My imagining: the day I’m converted

As anyone who has read a bit here knows, I am in the process of converting to Reform Judaism through Rodeph Shalom, a URJ affiliated synagogue and the oldest synagogue in the western hemisphere. My wife would tell you that I am literally obsessed with my studies and applying everything I learn, I’ve read dozens of books and over the past several months have fully emersed myself in everything Jewish. I truly “feel,” Jewish, it is not just my ethnicity, but has also become a large part of who and what I am in my day-to-day life. My mind swirls a din every time I contemplate what that day will be like when I am finished converting and am recognized amongst my fellow congregants as a fellow Jew. While many think okay that will be the end of it, it’s really (In my opinion) a new beginning to my studies, not an end.

I want my conversion and thus my full covenant with Adonai so badly seconded only to my wedding and my children. So, what do I think it will be like? How do I think I’ll react? What do I think I will feel afterward? Once Rabbi Eli gives me the nod that I can undergo the finalization of my conversion, I know I will swell with excitement for all the days until the Beit Din and Mikveh are set. Why until then? Because I know I will become nervous at that point, going before the Beit Din, memorizing everything for a successful Mikveh… Oy Vey!

Mostly, I will speak from my heart at the Beit Din, honestly and full of spirit. I have looked up Beit Din for conversion and as I read or heard the questions, I answered them in my own words as if I were there. I worry though, will my answers be good enough? I hold my rabbis in such esteem that if I disappointed any of them I would be crushed. Then for the Mikveh, I understand the work of the Mikveh and have researched it extensively, I want to speak the prayers perfectly, I don’t want to stutter… this is the final step in the conversion and one that cleanses away the old and solidifies my life as a newborn Jew. I’m sitting here nervous just talking about these things…

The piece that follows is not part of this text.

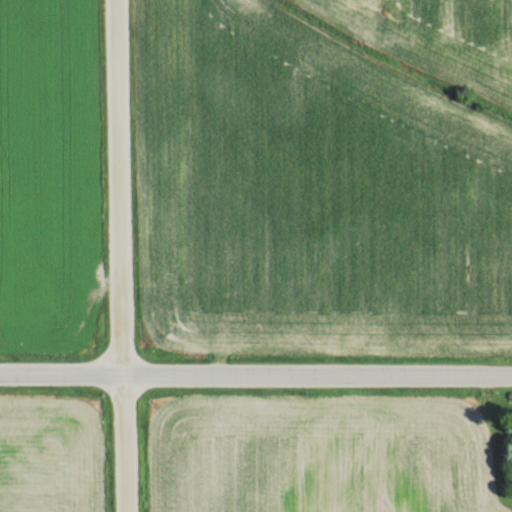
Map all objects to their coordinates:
road: (121, 186)
road: (256, 369)
road: (126, 442)
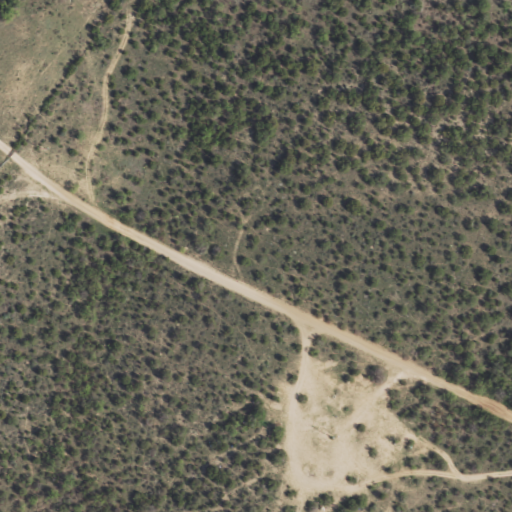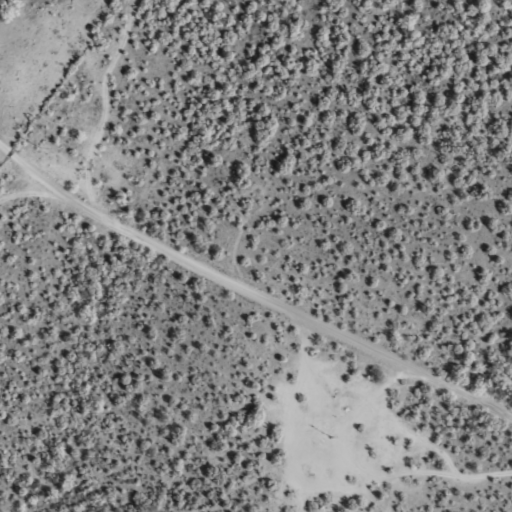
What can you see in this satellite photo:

Then my certificate of conversion will be signed and finalized…

At this point, I may have an outpouring of emotion, even tears of utter elation may escape my ironclad grasp. I will smile, I will be full of love and joy, I will be E Pluribus Unum, one out of many, less me and more of us. I will be so completely consumed with joy, as the day of my wedding, that I think it will feel like a storybook day honestly. Even if everyone else just went through the bare motions that day, it would mean the world to me and nothing stated above would change one iota. I love our synagogue, I love our rabbis, I love the congregants there, I live all week long for Shabbat and the services there, I love the sermons, I love Torah study and the lessons we learn, I love the ethnoreligious Judaism in its many forms. 

Days will pass after my conversion is completed, I will have even more dedication (if possible) in my studies and the feeling of renewal and joy will continue to wash over me like the tides ebbing and flowing forth. More and more time will pass, and I see nothing waning, only a further grasp of the lifelong study of Judaism and a furthering hunger to learn more. 

 

Nothing will change as the years pass, my joy and excitement will continue and I will grow old and grey and eventually be buried in a Jewish cemetery, ensuring that the love I have for all things Jewish, all things Adonai, will pass onto most if not all of my children. It took 42 years of my life as of writing this to find Judaism, to find out I’m an Ashkenazi Jew, and I will spend the rest of my life being the best Jew that I possibly could, to make Heshem proud of his son, and thanking Hashem for every blessing I did not deserve in my life but was provided for me. 

That’s what I imagine… that is my hope and dream in my heart of hearts, from within the core of my essence.